The observed changes in biomechanical implant fixation reflected the changes in new bone formation. We observed an enhancing effect on new bone formation with our low dose of zoledronate but an inhibitory effect with our high dose of zoledronate. This is in accordance with other studies in which an increase in biomechanical fixation correlated to an increase in amount of bone [7, 15, 16]. However, an increase in bone volume fraction resulting from preservation of allograft with a high dose of zoledronate did not correlate with an increase in biomechanical fixation.

Our low dose of zoledronate was able to increase new bone formation. One explanation for this augmenting effect could be the preserving effect of zoledronate on the allograft, thus prolonging its osteoconductive effect and thereby increasing new bone formation.
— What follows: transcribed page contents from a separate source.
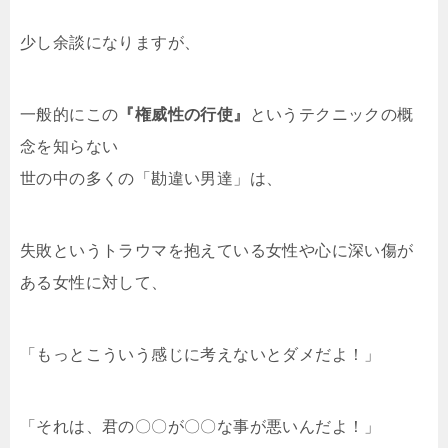
少し余談になりますが、
一般的にこの
『権威性の行使』
というテクニックの概
念を知らない
世の中の多くの「勘違い男達」は、
失敗というトラウマを抱えている女性や心に深い傷が
ある女性に対して、
「もっとこういう感じに考えないとダメだよ！」
「それは、君の〇〇が〇〇な事が悪いんだよ！」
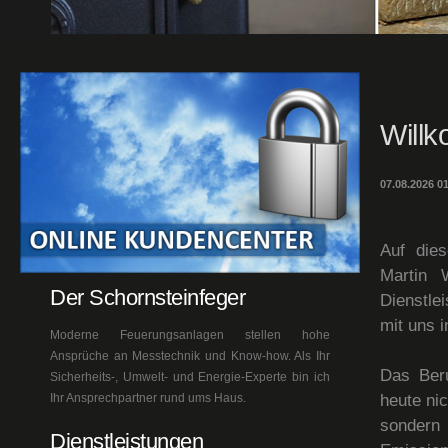
Willk
07.08.2026 0
Auf dies
Martin 
Der Schornsteinfeger
Dienstle
mit uns 
Moderne Feuerungsanlagen stellen hohe
Ansprüche an Messtechnik und Know-how. Als Ihr
Das Beru
Sicherheits-, Umwelt- und Energie-Experte bin ich
heute ni
Ihr Ansprechpartner rund ums Haus.
sonder
Dienstleistungen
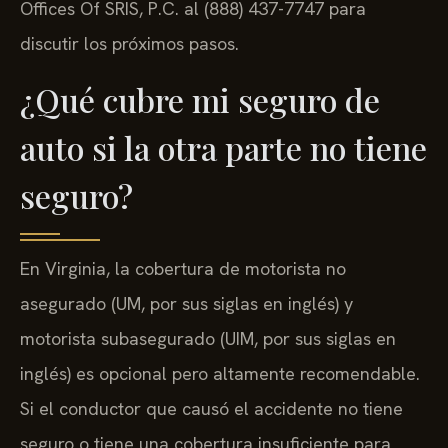
Offices Of SRIS, P.C. al (888) 437-7747 para
discutir los próximos pasos.
¿Qué cubre mi seguro de
auto si la otra parte no tiene
seguro?
En Virginia, la cobertura de motorista no
asegurado (UM, por sus siglas en inglés) y
motorista subasegurado (UIM, por sus siglas en
inglés) es opcional pero altamente recomendable.
Si el conductor que causó el accidente no tiene
seguro o tiene una cobertura insuficiente para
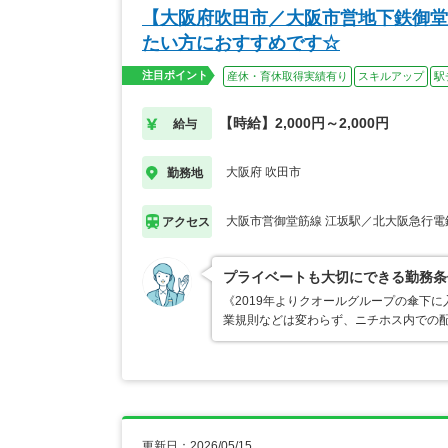
【大阪府吹田市／大阪市営地下鉄御堂
たい方におすすめです☆
注目ポイント
産休・育休取得実績有り
スキルアップ
駅
【時給】2,000円～2,000円
給与
大阪府 吹田市
勤務地
大阪市営御堂筋線 江坂駅／北大阪急行電
アクセス
プライベートも大切にできる勤務条
《2019年よりクオールグループの傘下
業規則などは変わらず、ニチホス内での
更新日：2026/05/15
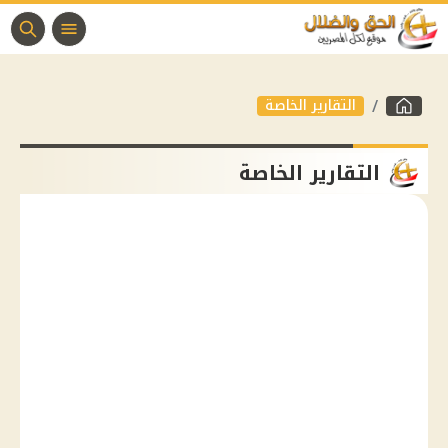
التقارير الخاصة
التقارير الخاصة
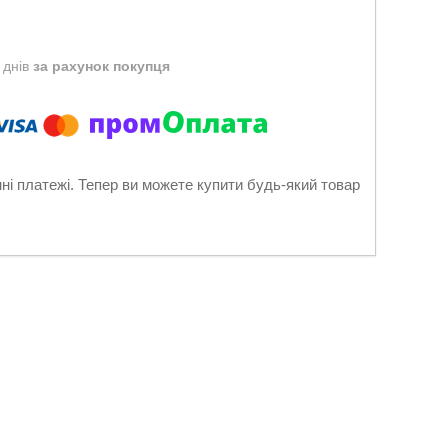
 днів
за рахунок покупця
нні платежі. Тепер ви можете купити будь-який товар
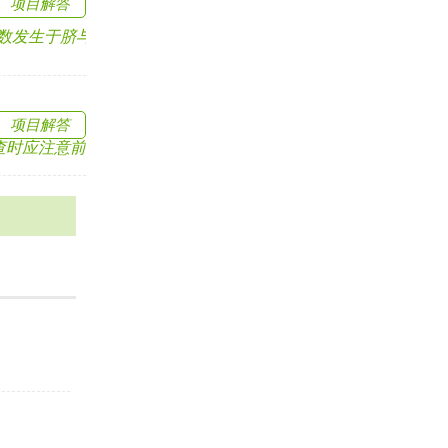
项目解答
生于脐与剑突之间（在两.....
项目解答
注意前列腺的.....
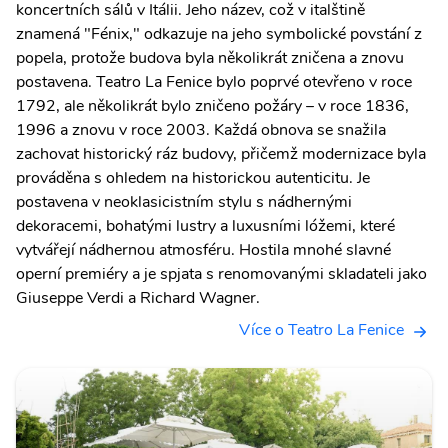
koncertních sálů v Itálii. Jeho název, což v italštině
znamená "Fénix," odkazuje na jeho symbolické povstání z
popela, protože budova byla několikrát zničena a znovu
postavena. Teatro La Fenice bylo poprvé otevřeno v roce
1792, ale několikrát bylo zničeno požáry – v roce 1836,
1996 a znovu v roce 2003. Každá obnova se snažila
zachovat historický ráz budovy, přičemž modernizace byla
prováděna s ohledem na historickou autenticitu. Je
postavena v neoklasicistním stylu s nádhernými
dekoracemi, bohatými lustry a luxusními lóžemi, které
vytvářejí nádhernou atmosféru. Hostila mnohé slavné
operní premiéry a je spjata s renomovanými skladateli jako
Giuseppe Verdi a Richard Wagner.
Více o Teatro La Fenice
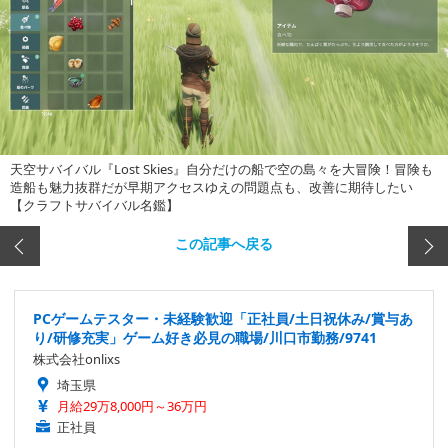
天空サバイバル『Lost Skies』自分だけの船で空の島々を大冒険！冒険も
造船も魅力抜群だが早期アクセスゆえの問題点も、改善に期待したい
【クラフトサバイバル名鑑】
この記事へ戻る
PCゲームテスター・未経験歓迎「正社員/土日祝休み/賞与あ
り/研修充実」ゲーム好き必見の職場/川口市勤務/9741
株式会社onlixs
埼玉県
月給29万8,000円～36万円
正社員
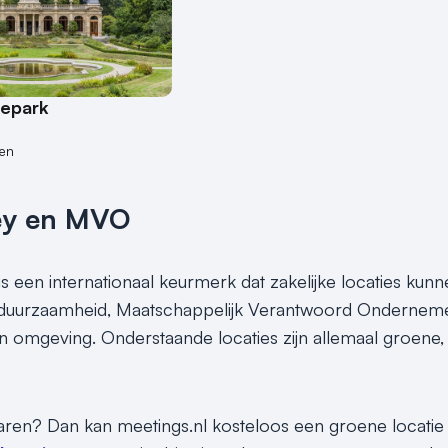
depark
en
ey en MVO
s een internationaal keurmerk dat zakelijke locaties kunn
 duurzaamheid, Maatschappelijk Verantwoord Ondernemen
un omgeving. Onderstaande locaties zijn allemaal groen
paren? Dan kan meetings.nl kosteloos een groene locatie vo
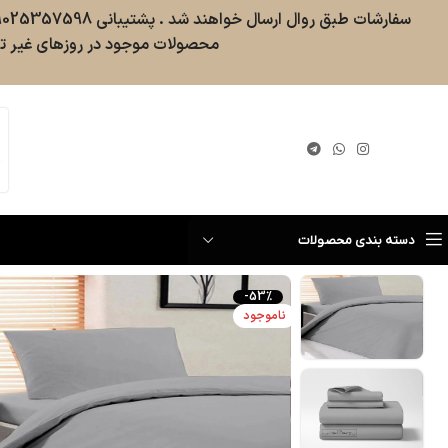
محصولات موجود در روزهای غیر تع
گیری سفارش
دسته بندی محصولات
-53%
ناموجود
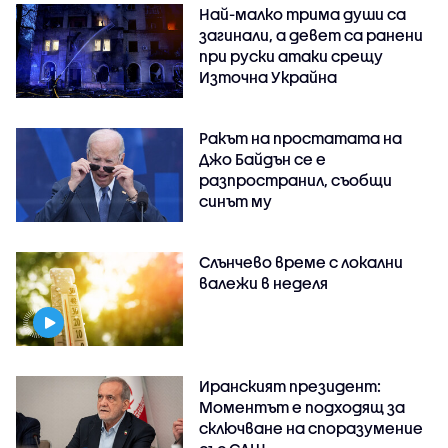
Най-малко трима души са
загинали, а девет са ранени
при руски атаки срещу
Източна Украйна
Ракът на простатата на
Джо Байдън се е
разпространил, съобщи
синът му
Слънчево време с локални
валежи в неделя
Иранският президент:
Моментът е подходящ за
сключване на споразумение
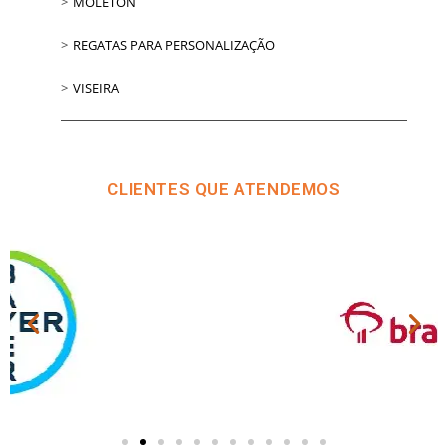
MOLETON
REGATAS PARA PERSONALIZAÇÃO
VISEIRA
CLIENTES QUE ATENDEMOS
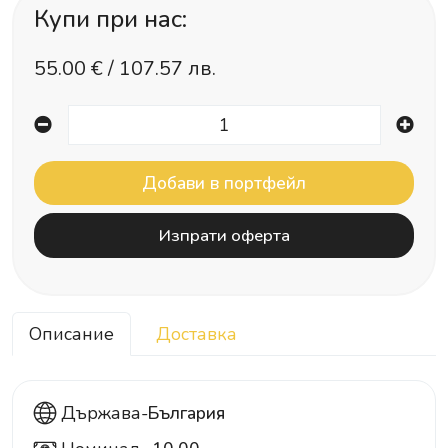
Купи при нас:
55.00
€ /
107.57 лв.
Изпрати оферта
Описание
Доставка
Държава-
България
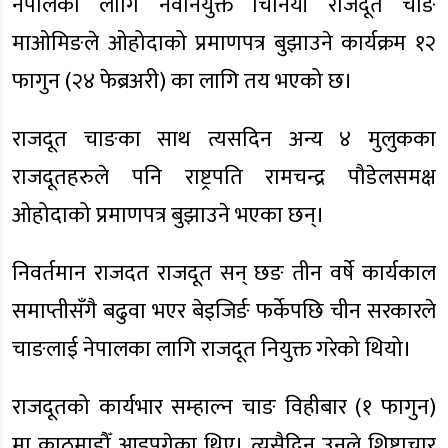
नेपालका लागि नवनियुक्त चिनियाँ राजदूत चाङ
माओमिङले ओहोदाको प्रमाणपत्र बुझाउने कार्यक्रम १२
फागुन (२४ फेब्रअरी) का लागि तय भएको छ।
राजदूत चाङका साथ त्यसदिन अन्य ४ मुलुकका
राजदूतहरुले पनि राष्ट्रपति रामचन्द्र पौडेलसमक्ष
ओहोदाको प्रमाणपत्र बुझाउने भएका छन्।
निवर्तमान राजदत राजदूत सन् छङ तीन वर्षे कार्यकाल
समाप्तीसँगै बढुवा भएर बेइजिर्ङ फर्केपछि चीन सरकारले
चाङलाई नेपालका लागि राजदूत नियुक्त गरेको थियो।
राजदूतको कार्यभार सम्हाल्न चाङ विहीबार (१ फागुन)
मा काठमाडौँ आइपुगेका थिए। त्यसैदिन उनले शिष्टाचार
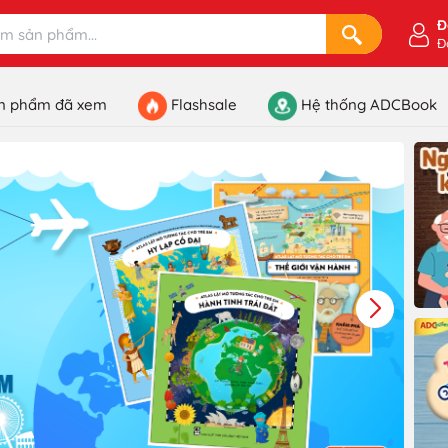
Đ
Đ
n phẩm đã xem
Flashsale
Hệ thống ADCBook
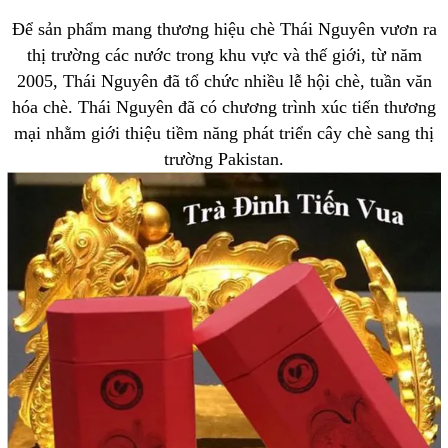
Để sản phẩm mang thương hiệu chè Thái Nguyên vươn ra
thị trường các nước trong khu vực và thế giới, từ năm
2005, Thái Nguyên đã tổ chức nhiều lễ hội chè, tuần văn
hóa chè. Thái Nguyên đã có chương trình xúc tiến thương
mại nhằm giới thiệu tiềm năng phát triển cây chè sang thị
trường Pakistan.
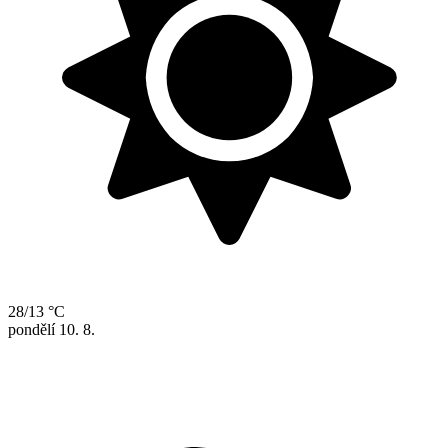
28/13 °C
pondělí
10. 8.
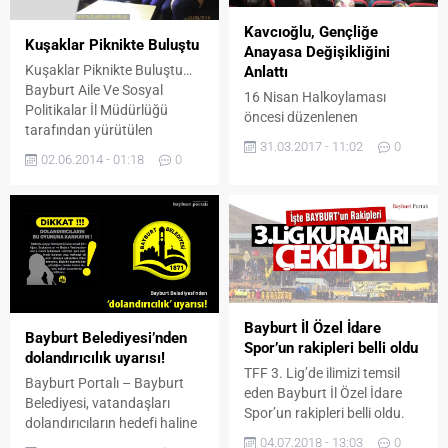
Dokumacılık Ürünleri ve El
Kavcıoğlu, Gençliğe
Sanatları Sergisi ile
Kuşaklar Piknikte Buluştu
Anayasa Değişikliğini
Bayburt’un lezzetleri dillere
Kuşaklar Piknikte Buluştu…
Anlattı
destan olan Coğrafi İşaretli
Bayburt Aile Ve Sosyal
Yemeklerinin tanıtımı ile
16 Nisan Halkoylaması
Politikalar İl Müdürlüğü
başladı. Program
öncesi düzenlenen
tarafından yürütülen
kapsamında ilk...
etkinliklerle, anayasa
31.03.2017 - 11:02
0
“Anılarla Yaşlanıyoruz Anı
değişikliğinin hangi
02.06.2014 - 01:18
0
Yaşıyoruz” Projesi
konularda neleri
Kapsamında Huzurevinde
değiştireceği vatandaşla
kalan yaşlılar için Pazar
paylaşılmaya devam ediyor.
günü Bayburt Kent
Ormanında piknik organize
edildi. Bayburt Memnune
EVSEN Huzurevi sakinlerine
yönelik gerçekleştiren
Bayburt İl Özel İdare
projenin son faaliyeti olarak
Bayburt Belediyesi’nden
Spor’un rakipleri belli oldu
hem kuşakları buluşması
dolandırıcılık uyarısı!
hem de yaşlıların piknikle
TFF 3. Lig’de ilimizi temsil
Bayburt Portalı – Bayburt
huzurevi ortamından...
eden Bayburt İl Özel İdare
Belediyesi, vatandaşları
Spor’un rakipleri belli oldu.
dolandırıcıların hedefi haline
Geçtiğimiz günlerde
04.07.2018 - 13:03
0
gelmeye karşı uyardı.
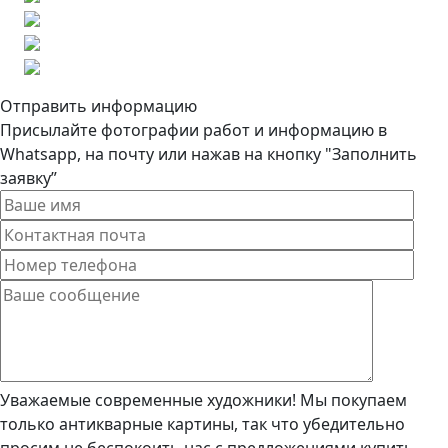
Отправить информацию
Присылайте фотографии работ и информацию в
Whatsapp, на почту или нажав на кнопку "Заполнить
заявку”
Уважаемые современные художники! Мы покупаем
только антикварные картины, так что убедительно
просим не беспокоить нас с предложениями купить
This has been observed in other studies [2, 3, 15, 16]. The amount of new bone in the low-dose group was similar in magnitude as reported by others [3]. Another explanation for the increased bone formation in the low-dose group could be a direct anabolic effect of zoledronate on new bone formation. However, this effect has been observed only in vitro [13, 21]. The decreased new bone formation in the middle- and high-dose groups could be the result of a toxic effect of a too high dose of zoledronate [12].

Our data suggest soaking allograft in bisphosphonate and subsequently rinsing away unbound bisphosphonate can either increase or decrease new bone formation depending on the concentration of bisphosphonate. Bisphosphonate was reported to decrease the biomechanical implant fixation and almost block allograft resorption and new bone formation [6, 14]. The decreased bone formation could be explained by the relatively high graft density, which might have acted as a hindrance for ingrowth of new bone [24]. Another explanation for the decreased implant fixation could be the use of a too high a dose of bisphosphonate or the presence of unbound, potentially toxic bisphosphonate [12]. As we observed in this study, the ability of bisphosphonate to increase new bone formation indicates that the totally blocked bone formation previously observed could be the effect of a too high a dose of bisphosphonate and the omission of rinsing away unbound potential toxic bisphosphonate. This also could explain the contradictory findings in new bone formation between our previous studies and other studies investigating the effect of allograft and bisphosphonate [2, 3, 6, 14]. However, our data also indicate rinsing away bisphosphonate is not a guarantee for increased new bone formation and thereby emphasizes the need for preclinical testing of new antiresorptive therapies.

Our findings suggest there may be a clinical advantage in soaking allograft in bisphosphonate before impacting it around an uncemented total joint arthroplasty. Furthermore, the positive influence of the low-dose zoledronate on implant fixation allows combination of bisphosphonate with bone morphogenetic proteins (BMPs) as adjuvants in uncemented allografted total joint arthroplasties. The antiresorptive effect of bisphosphonate may be able to eliminate the potential drawbacks of increased allograft resorption induced by BMPs without affecting the osteoinductive properties [17]. Soaking allograft in bisphosphonate may increase new bone formation while inhibiting allograft resorption. However, the data also emphasize the importance of preclinical testing, because too high a concentration of bisphosphonate can inhibit new bone formation and potentially impair the biomechanical implant fixation.